Use gmail? You might want to try MIT Media Lab’s immersion, a terrific service that maps your email correspondence through metadata and provides you with a clear view of your email networks and correspondence habits over time. The colored clusters above reveal my own family, friend, and colleague configurations over 8.5 years of gmail use. You can segment by time period, which lets you juxtapose your shifting networks with personal or professional events like a wedding or a job change. Sliders allow you to increase or reduce the number of nodes or links among them viewed. You can choose to view or hide the node display names — I’ve chosen to hide them here to protect the innocent.
A drill down feature allows you to see your network from the perspective of a single node.

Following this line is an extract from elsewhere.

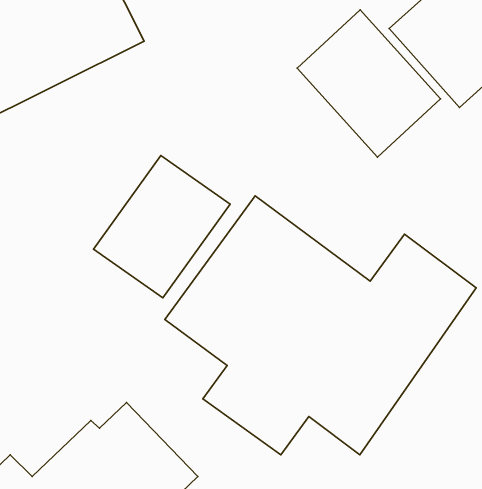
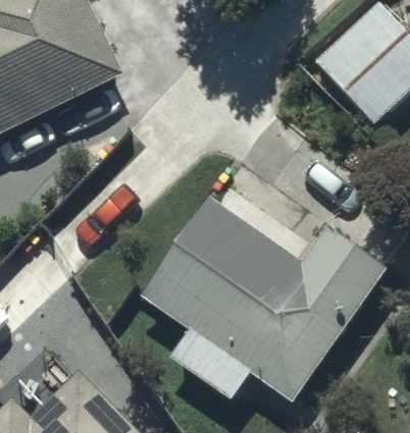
building: [297,10,440,157] -> none
building: [94,156,230,298] -> none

In this case I have singled out Melyssa Plunkett-Gomez (the orange dot in the middle), a former colleague from Crimson Hexagon and now a friend. The lines radiate out from Melyssa to individuals in colored network clusters, which are identified by the frequency of correspondence among the group. The width of the line indicates frequency of the messages.
Sidebar content quantifies our mutual correspondence back and forth over the years, and it’s easy to see the volume peak during our time as colleagues. A section not shown here shows who introduced us to each other (no one — that transaction occurred in Facebook, not gmail), and lists the people Melyssa has introduced me to over the years.
This post skims the surface of a complex and illuminating tool. The death of email continues to be predicted, but it seems inevitable that the way we manage it have to get better. Analyzing the metadata to reveal and understand the networks and patterns in our correspondence is an intriguing first step.